Work to complete: Show every line of the records below that contains the word "thumb".

==== Source material ====

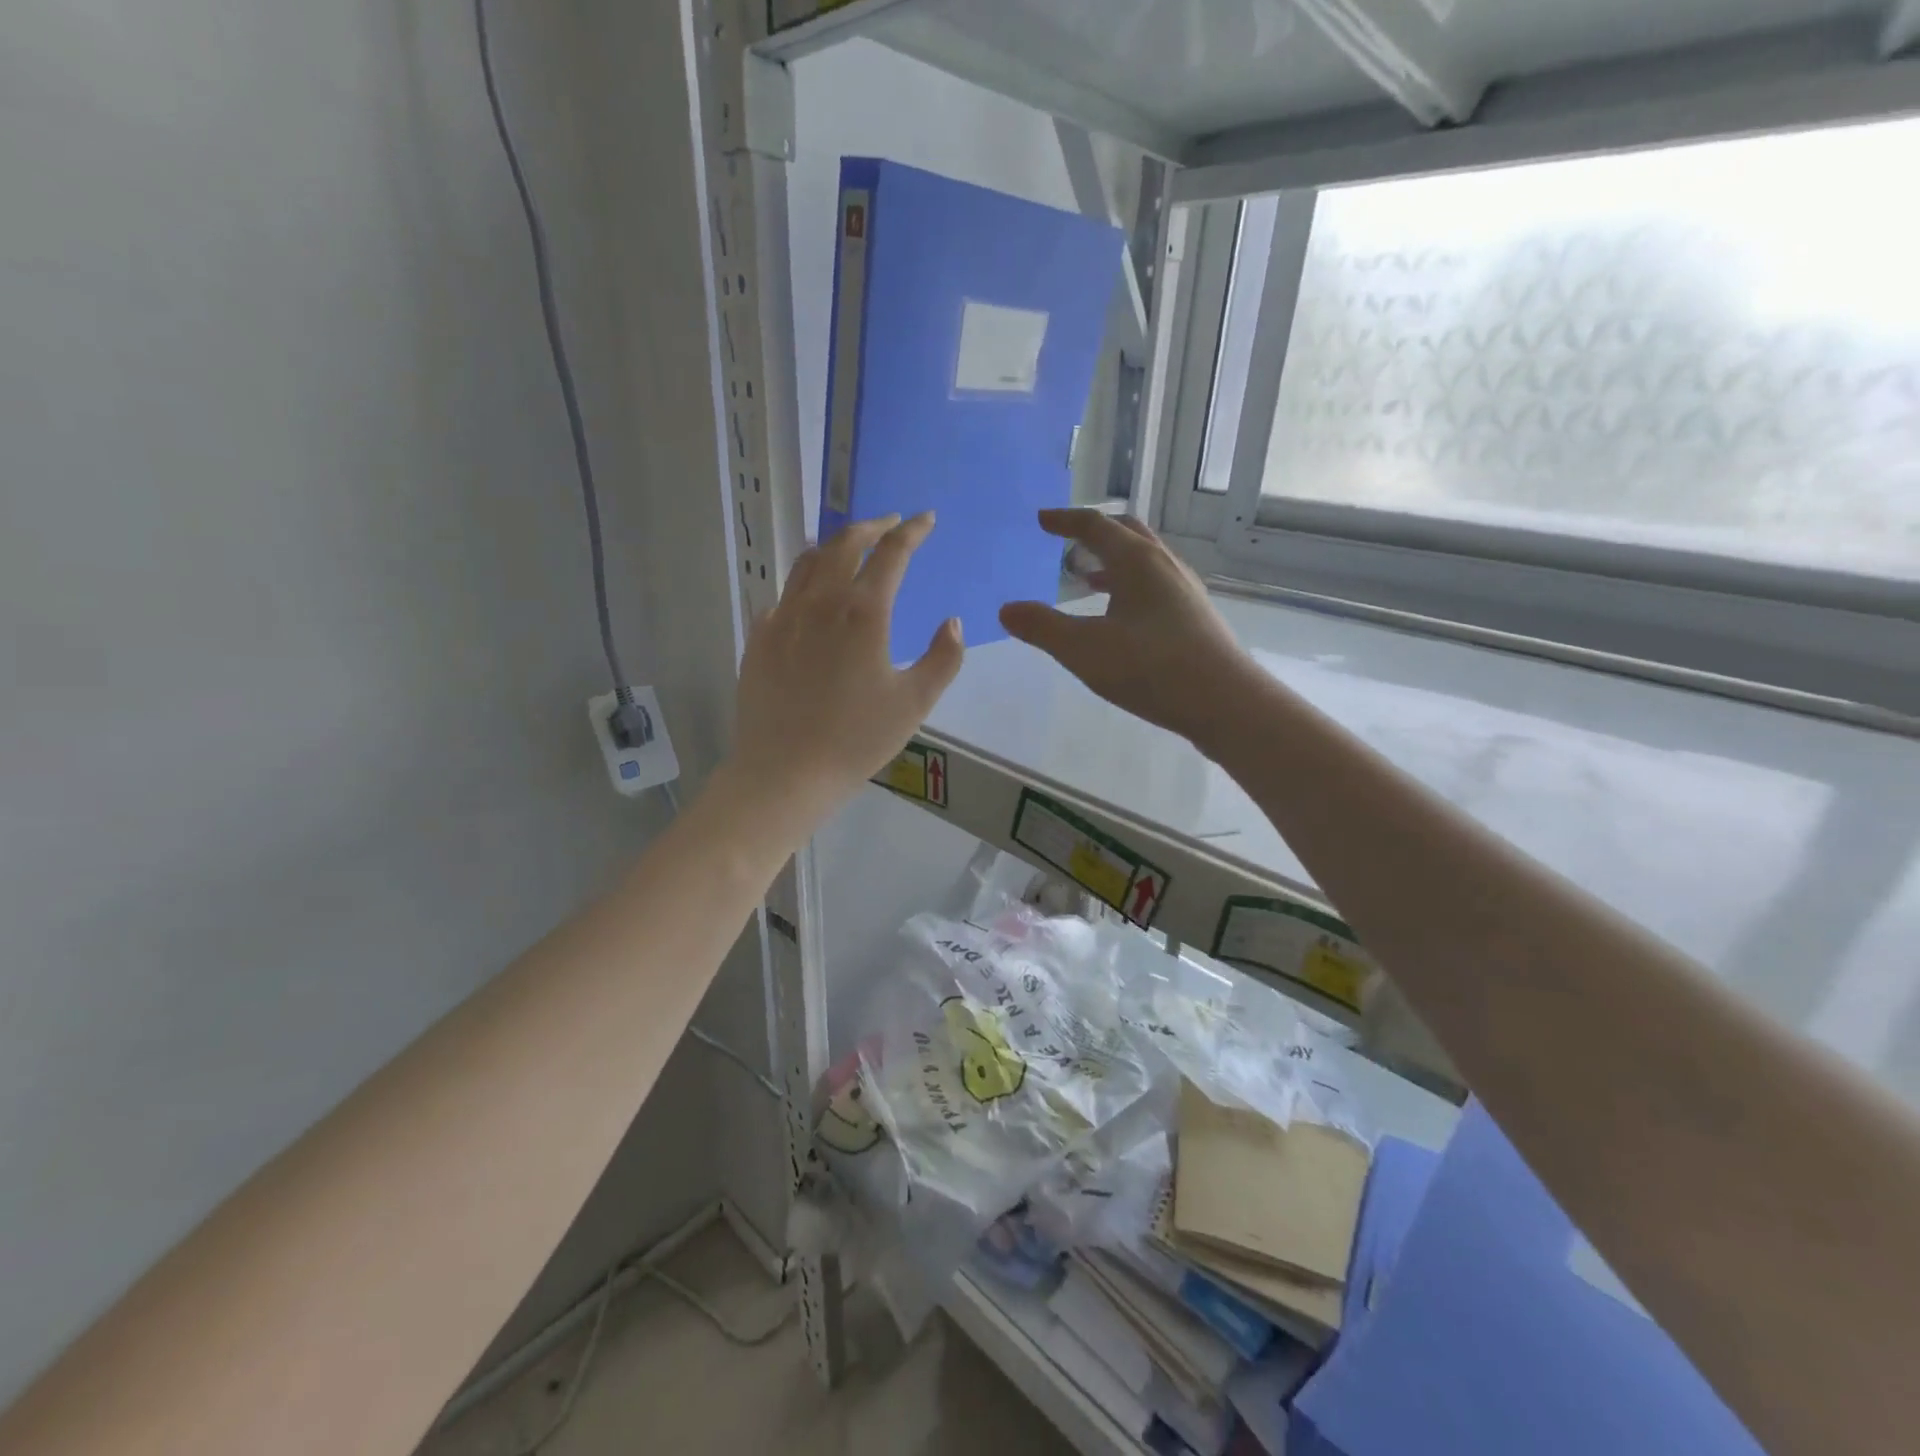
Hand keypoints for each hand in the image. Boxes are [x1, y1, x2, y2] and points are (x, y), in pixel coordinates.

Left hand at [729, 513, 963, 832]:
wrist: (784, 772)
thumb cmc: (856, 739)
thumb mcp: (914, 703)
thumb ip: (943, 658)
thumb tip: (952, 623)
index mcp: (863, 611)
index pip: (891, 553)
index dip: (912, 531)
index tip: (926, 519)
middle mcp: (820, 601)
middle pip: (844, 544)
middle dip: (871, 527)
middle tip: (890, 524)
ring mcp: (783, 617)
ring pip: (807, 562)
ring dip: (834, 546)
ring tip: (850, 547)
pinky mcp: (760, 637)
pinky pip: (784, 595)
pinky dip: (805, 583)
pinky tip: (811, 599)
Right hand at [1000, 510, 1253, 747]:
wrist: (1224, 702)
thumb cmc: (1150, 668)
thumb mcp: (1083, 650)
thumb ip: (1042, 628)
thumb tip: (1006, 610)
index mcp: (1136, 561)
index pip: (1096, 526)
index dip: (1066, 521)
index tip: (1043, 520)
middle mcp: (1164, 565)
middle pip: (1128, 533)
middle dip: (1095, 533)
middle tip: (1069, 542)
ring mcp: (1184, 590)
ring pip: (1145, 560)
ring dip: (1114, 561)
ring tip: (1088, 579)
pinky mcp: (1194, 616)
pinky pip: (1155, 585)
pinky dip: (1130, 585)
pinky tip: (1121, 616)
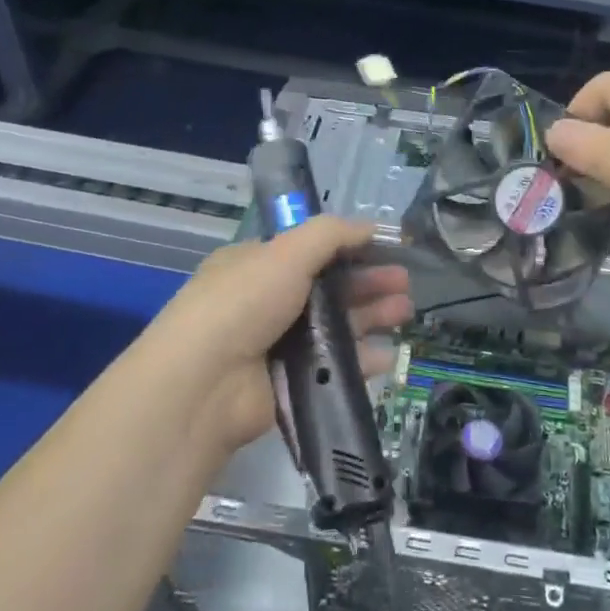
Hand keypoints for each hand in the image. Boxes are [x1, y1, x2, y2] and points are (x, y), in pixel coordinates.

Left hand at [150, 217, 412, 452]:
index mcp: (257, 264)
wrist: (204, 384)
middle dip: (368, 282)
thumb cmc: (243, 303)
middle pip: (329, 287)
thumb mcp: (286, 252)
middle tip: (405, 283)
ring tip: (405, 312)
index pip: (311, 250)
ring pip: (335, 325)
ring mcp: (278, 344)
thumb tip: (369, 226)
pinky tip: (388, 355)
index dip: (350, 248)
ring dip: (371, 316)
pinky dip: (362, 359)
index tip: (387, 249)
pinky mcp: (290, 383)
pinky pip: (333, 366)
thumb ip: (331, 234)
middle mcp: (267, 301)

====

Solution for this exercise:
thumb cmc: (856, 739)
thumb mcp: (914, 703)
thumb ip: (943, 658)
thumb tip: (952, 623)
thumb cmc: (1150, 668)
thumb mcp: (1083, 650)
thumb ip: (1042, 628)
thumb tip: (1006, 610)
thumb cmc: (243, 303)
thumb mcp: (286, 252)
thumb tip: (369, 226)
thumb ip: (331, 234)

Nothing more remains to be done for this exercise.